Do alto, eu vejo os dias como seres vivos, com enormes garras tentando alcançar o cume do monte.
No grande esforço da subida os dias vão tomando formas, criando couraças e, algumas vezes cruzam-se facilitando à subida.
Era um, e, no decorrer do tempo tornaram-se centenas que às vezes se separam em grupos comentando sobre o desafio da subida.
Houve momentos de apavorantes quedas que impediram a caminhada desafiante dos dias.

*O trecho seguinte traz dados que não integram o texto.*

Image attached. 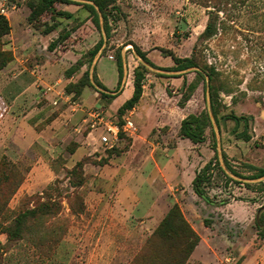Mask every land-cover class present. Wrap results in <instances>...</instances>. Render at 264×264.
I'll use <instances>...</instances> for the list:
<instances>
[{
  "label": "rangeland",
  "instance_id": "1",
  "mask_svg": "<svg viewBox=\"0 0 264 264\" xmlns=\"http://www.w3.org/2000/svg\"><path fill=\"white\" fill-rule=\"evenodd\" d=\"M36 1L0 0V15L10 25L2 48L14 58L0 70V166H15L9 184L21 180L10 209L44 204L47 213L30 221L22 241L3 246L0 234L4 264H137L173 204L199 236L191 263L264 264V236L253 224L259 208L250 209L256 200L264 206V191L246 189L229 171L243 184L228 182L218 170L205 187L210 203L192 189L194 173L214 156L209 130L197 145L178 135L186 115L206 109L202 82L178 107L183 75L191 82L194 73L171 76L145 67L142 102L118 111L141 64L130 43L160 68L174 66L169 53H194L200 65L214 67L228 164L243 176L256 173L249 167L264 169V0H117L108 8L110 37L98 59L90 52L102 34L82 4L56 3L54 12L31 22L28 4ZM209 17L217 32L206 39ZM120 48L127 87L119 98L106 99L92 85L90 68L95 61L92 80L96 75L116 89ZM86 71L90 86L78 96L66 92ZM232 114L247 117V126L240 122L235 129ZM126 118L135 132H122ZM109 125L119 129L112 147L101 142ZM246 127L248 142L235 136Z\"/></svg>",
  "mask_w": 264,
  "mask_h": 264
},
{
  "label": "trees",
  "instance_id": "2",
  "mask_svg": "<svg viewBox=\"0 0 264 264\" xmlns=\"http://www.w3.org/2000/svg\"><path fill=\"white\" fill-rule=\"evenodd\" d=\"M92 1L97 7L101 16L103 18V29L107 37V41L110 37V26L108 19V8L114 4L117 0H88ZM56 3H70L69 0H37L36 3H29L28 7L30 9L29 21H35L40 15L46 11H53V6ZM82 6L89 12L90 20L92 24L100 30V21L99 15L96 9L87 4H82ZM61 14L66 18L70 17L69 13H57ZM10 32V25L5 16L0 15V70L5 68L9 63L13 61V55L10 51L4 50L2 39L4 36L8 35ZM217 32L216 20L212 17L208 18L204 31L202 33L203 38H211ZM134 48L135 53L138 58L145 62L146 64L157 68L158 70L166 71H182L189 68H198L199 71H194L195 77L191 82L186 81V75L183 81V91L181 92V99L179 101L178 107L183 108L185 104L190 100L193 93L196 91L199 84L202 82L204 95L206 92V81L205 76L209 80V91H210V105L211 112L215 119V122L219 128V119H218V104H217V90L214 84V67L204 64L200 65L197 57L194 53L190 57L178 58L169 53L174 66L169 68H160L154 66L149 59L147 58V52L142 51L134 43H130ZM51 47L53 45H50ZM49 46V47H50ZM102 47V38L95 44L90 56H95V54ZM120 49L117 50L115 54V65L118 74L117 87L113 91L108 90L104 85H102L96 75L93 76L95 84L102 88L103 90L112 92L113 94L100 93L101 97L106 99H115L118 97L122 91H120L121 81L123 76V62L120 55ZM148 73V70L141 64H139L133 72V92L129 99H127L122 106L118 109L119 113H123L125 110H130L137 105L142 96V87L143 81L145 79V74ZM88 71H86L81 79L75 84H68L65 89L68 93H74L76 96L80 95L81 90L85 86H90L88 79ZM181 77V76H179ZM169 94L168 90H166ZM205 97V96H204ZM235 123V129L240 125V122H243L247 126V117L245 116H236L234 114L229 117ZM209 130L212 135L213 150L214 156L209 160L204 166L195 172L194 178L191 181V186L194 193L204 199L206 202L210 203L208 199L205 187L213 179L214 170H218L221 175L228 182H234L238 184H243L241 182H235L230 177H228L222 168L220 167L217 153L215 140L213 138L214 132L212 125L210 123L206 109L202 110L200 113H190L186 115L180 122L178 135L182 139H187L194 145L200 144L205 140L206 131ZM220 131V128H219ZM237 139H242L245 142L250 141L251 137L247 133V127L241 133L235 134ZM223 161L226 169L237 176L242 180H253L261 178L264 176V169H256L255 167H249L252 170H255L256 173L249 176H243L236 173L228 164L225 154L222 151ZM10 166L9 168H5ZM17 171L15 166L9 165V163H3L0 166V234L5 235L6 242L5 245H12L18 241H22L29 234V223L47 213L44 209L46 205L41 204L39 207L33 209H26L24 211H19L15 213L8 206L9 200L15 194L17 188L19 187L21 180L16 184H9L10 180H15ZM246 189H254L259 192L264 191V182L258 184H243ZM204 224H208L207 221ZM254 227L259 232V236H264V206L258 209L254 221ZM199 242V236L193 230L189 222L184 217L182 211L180 210L177 204H173L162 220L159 222L158 226L152 233L151 237L147 241V250L145 253L141 254V257L137 259V264H201V263H191L190 256ZM0 250H3L0 248ZM5 259L0 255V264H4ZM136 264V263H135Z\"/></svg>",
  "mask_w": 264,
  "mask_h": 264
},
{
  "label": "water",
  "instance_id": "3",
  "mask_svg": "<svg viewBox=\"0 0 264 264\" xmlns=\"http://www.w3.org/2000/svg\"><path fill=\"white\" fill-rule=\"evenodd\" d=\"M69 1L80 3V4L91 5V6H93L96 9V11H97V13L99 15L100 31H101V34H102V47L95 54V57H94V59H98L100 57V55H101L102 50L106 47V44H107V37H106L104 29L102 27V16H101V13L99 12L98 7L92 1H88V0H69ZM135 55H136V57H138L137 54H135ZM121 59H122V62H123V79H122V83H121V87L120 88H123L125 86L127 78H128V66H127V62H126L125 53H124L123 50L121 51ZM140 63H141V65H143L144 67H146L150 71H153L155 73H162V74H165V75H171V76L182 75V74H186V73H190V72H194V71H199L198 68L194 67V68L185 69V70H182V71H179V72H160L158 69L146 64L145 62H143L141 60H140ZM94 65H95V61L93 62L92 66L90 68V79H91L92 85L95 87V89L98 92L106 93V94H113L112 92L103 90L102 88L98 87L94 83V81L92 80L91 72L94 69ZM205 81H206V92H205L206 109H207V114H208L210 123L212 125V129H213V132H214V135H215V138H216L217 158H218V161H219L220 166H221L222 170L224 171V173L227 176L232 178L231 174L226 169L224 161H223L221 135H220L219 128H218V126H217V124L215 122V119H214V117L212 115V112H211L209 80H208L207 76H205ZM241 181L243 183H248V184H258V183L264 182V176L261 177V178L253 179V180H241Z\"/></svg>",
  "mask_w": 264,
  "mask_h": 264
},
{
  "label": "built area",
  "instance_id": "4",
  "mask_svg": "<svg viewBox=\"0 0 264 264\" xmlns=\"http://www.w3.org/2000/svg\"><path fill=\"white\" fill-rule=\"evenodd\" d=\"M124 133H133L136 131V127L130 118L124 119V124L121 127ZM119 129L116 126L109 125L105 129L104 135L101 137V142L105 145H110L111 147L118 141Z\"/></svg>",
  "mask_w": 264,
  "mask_h": 264
},
{
  "label": "crops",
  "instance_id": "5",
  "mask_svg": "<svg viewBox=\"0 0 264 264\" xmlns=\"http://www.w3.org/2000/svg\"><path fill=\"white\" fill-rule=\"evenodd\" d=\"M127 86H126V84H125V88H126ZM145 86H143V88H144ZM130 90H129V92L127 93L128 95H127V98L126 99H123L121 102H125L127 99H129L130 97H131V95H132V92H133V85H131L130 87ZM120 96H118V97H116V98H119ZM142 100H143V97L141 96V99H140V101H139V105H140V103L142 102ZM142 108H144V109H146V107H144V106H142ZM147 110V109H146ZM194 175H195V173H194ZM255 206V207H254ZM257 206V207H256ZM262 207V205H259V202L256 200V201H253V203L250 205V209L251 210H254V208H261ZM255 210H257V209H255Z\"/></svg>",
  "mask_w": 264,
  "mask_h": 264
}]
</instances>
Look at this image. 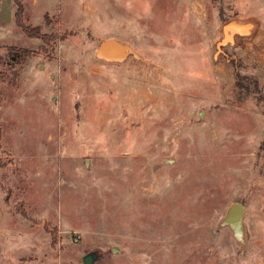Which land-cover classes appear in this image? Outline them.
<instances>
[{"label": "rangeland", "instance_id": "obj_1", "mask_svg": "<svg viewBox=\"0 0 264 264\" xmlns=\"http://www.w3.org/2000/svg\"><path fill=\"white\" fill-rule=\"evenodd\" d=\"M20 1L47 38L0 0V264H264V0Z\"/></svg>", "mask_w": 264, "mask_h": 264}, {"label": "water", "instance_id": "obj_2", "mask_svg": "<svg viewBox=\"0 0 264 264\" xmlns=\"http://www.w3.org/2000/svg\"><path fill=\"white\" fill-rule=\"evenodd\" d=\"M253 24L250 22H237V21H228L223 27V38L218 42V50L221 45L226 43H231L232 38L235 35L245 36L251 30ZM133 54L129 46L124 45L114 39H106L99 43L96 48L95 55L106 61H121L127 55ZM243 214H244V205L240 202H233L230 204L226 213L222 219L223 225H228L233 231V235L236 239L241 240L243 234ZM116 250V248H113ZM85 264H91V259L89 256L84 258Z\"/></svg>", "mask_w": 264, "mask_h": 264}, {"label": "trees", "instance_id": "obj_3", "mask_svg": "<svg viewBox=\"0 0 264 264\" xmlns=\"http://www.w3.org/2000/svg\"><path fill=\"white\" fill-rule=\"evenodd\" d=\"M14 3L16 5V11H15V23L19 27H21L22 31L29 37H38L41 39H46V35L42 34L40 32V29L35 26V27H28L27 25L23 24L22 20V10H23V5L20 0H14ZM50 38V37H48Z\"/></svg>", "mask_w": 264, "mask_h": 264}, {"label": "crops", "instance_id": "obj_4", "mask_svg": "<svg viewBox=\"0 0 264 264\" xmlns=\"http://www.w3.org/2000/svg\"><path fill=\"white\" fill-rule=\"evenodd\" d=\"M2 3L0 2V16H1V9H2ZM1 18V17H0ZM15 22V19H14ZM0 24H3V21L0 20ZM16 24V23H15ZM0 230H2V234L6 233V234H13L14 231L18 230L17 229V220L15 218V216L11 213H4L0 216ZM16 224H15V222ZM16 226V228H15Z\"/></svg>", "mask_w": 264, "mask_h": 264}]
</instances>
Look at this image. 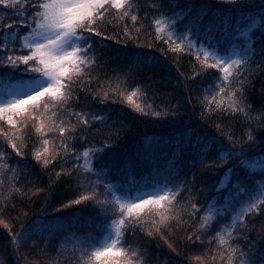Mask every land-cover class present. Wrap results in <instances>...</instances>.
Returning <instances> with one entry per match:
<instances>
[{
    "label": "snow or ice",
    "instance_id": "snow-or-ice-1",
    "mask_svg": "<svg viewBox=\"0 0 264 264\" xmlns=\"http://www.w3.org/2000/svg\"><path fill=\"white\" fill-rule=\"evenodd\" d=\"M0 228V264H264V0H0Z\"/></svg>",
    "mask_w": 264,
    "mask_h": 264
},
{
    "label": "trees",
    "instance_id": "trees-1",
    "mask_svg": "<svg viewBox=\"0 0 264 264\" xmlns=\"http://www.w3.org/2000/svg\"><path fill=\"white\" fill-rule=\"evenodd\" d=\"M131 23V22H129ZM139 27V25L137 26ZM164 35H166V33H164ZM159 54V53H158ZM168 62L171 63V58H168ZM183 66L179 67L173 74L172 77V82H175L176 77L179 76V74L181 72H186L190 73L191 68L190 65L188 63V60L185 59L183 62ZM181 79L183 77H180ZM169 90H171V86L169 85ZM130 91V90H129ZM136 102L137 103H141L143 104L145 101L142 100L141 95L138 94V96L136 97ZM128 111H130L131 109H127ZM170 125L168 123L162 122V123H151L149 121L148 118H139L138 120H136L133 123V131L130 133V139L132 141H136L138 142L140 140L141 137L143 136H152V135H165L170 131ZM17 135H19V133H17ZM125 143H129V141H125ZM63 194H59L57 198L59 199ZM68 198L74 199L75 196L72 194H68ZM34 203H31L28 207H26L24 210L28 213V215L30 216L32 213L37 212L41 206H42V201H43V197H39V198H33ZM77 208H80L82 206H76ZM49 214H51V208L48 209ZM85 214L88 213V209L85 208L84 209ZM13 216H15V213H12ZM221 224L224 223V221H220ZM0 236H7V233L4 231L3 228H0ZM103 234H99L97 236L98 239L102 238ZM83 238V233H73V234H67L64 236V239H58L56 241V244L58 247L62 248L65 250V254L70 253L73 247V244L78 240V239H82ZM174 255V254H173ZM196 255H198V253L191 251L189 252V260L191 262V264H198V262L196 261L195 257ZM177 259H184L183 256H179L176 257Z\"/></svg>",
    "mask_w": 264,
    "mask_h": 264
},
{
    "label": "rangeland",
    "instance_id": "rangeland-1",
    "mask_svg": "<svg viewBox=\"0 0 264 264\" xmlns=\"http://www.w3.org/2000/svg\"><path fill=\"white\" fill-rule=\"evenodd\" d=\"M103 239V236H102V238H100V240H102Z\"/></svg>",
    "mask_w": 264,
    "mask_h": 264
}]
</instances>
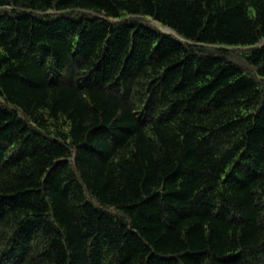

O descanso das noites fortalecia e, a subida continuava em tempo de sol, e às vezes sob trovoadas.
A esperança que está comigo no alto do monte é mais forte do que a matéria que me envolve e, eu vejo à minha frente um grande quadro onde alguém marca os lances da subida.

No fundo do cenário há luz e, cada vez que um dia entra na contagem do tempo é fixado pela luz resplandecente.
Observo também que alguns dias negros e turbulentos são cobertos com sangue carmesim.
E, foram tantos numa espantosa velocidade que eu não consigo registrar a extraordinária corrida do tempo.
Então eu recorri à memória e procurei saber o registro do tempo.
Vi 28.800 dias com expressões suaves refletindo uma luz.
Percebi que ainda faltavam alguns lances da subida, então pedi ao Dono do universo que faça chegar ao topo da montanha, segura nos seus braços.
Olhando para baixo vi que os dias negros servem de sustentáculos, os dias alegres são o sopro da vida.
Não é uma divagação, mas, certamente uma interpretação pessoal com a liberdade da alma que sonha, crê e deseja cada dia conhecer os mistérios da vida.
Olhando para trás consigo ver os rastros desta corrida, rastros que apontam a etapa final.
Surpresa fiquei ao ver na estrada algumas pedras em forma de gotas, que ao reflexo do sol ou da lua se tornaram brilhantes, às vezes pálidas, às vezes coloridas.
Certamente são as lagrimas que foram derramadas em momentos de alegria ou tristeza, não pude definir precisamente, mas, eram muitas.
Vi também algumas construções inacabadas, outras completas rodeadas de jardins.
E os dias subiam aos saltos os degraus do tempo.
Havia muitas vezes, entre eles desentendimento outras vezes interação, mas, todos corriam sem descanso, na disparada da vida.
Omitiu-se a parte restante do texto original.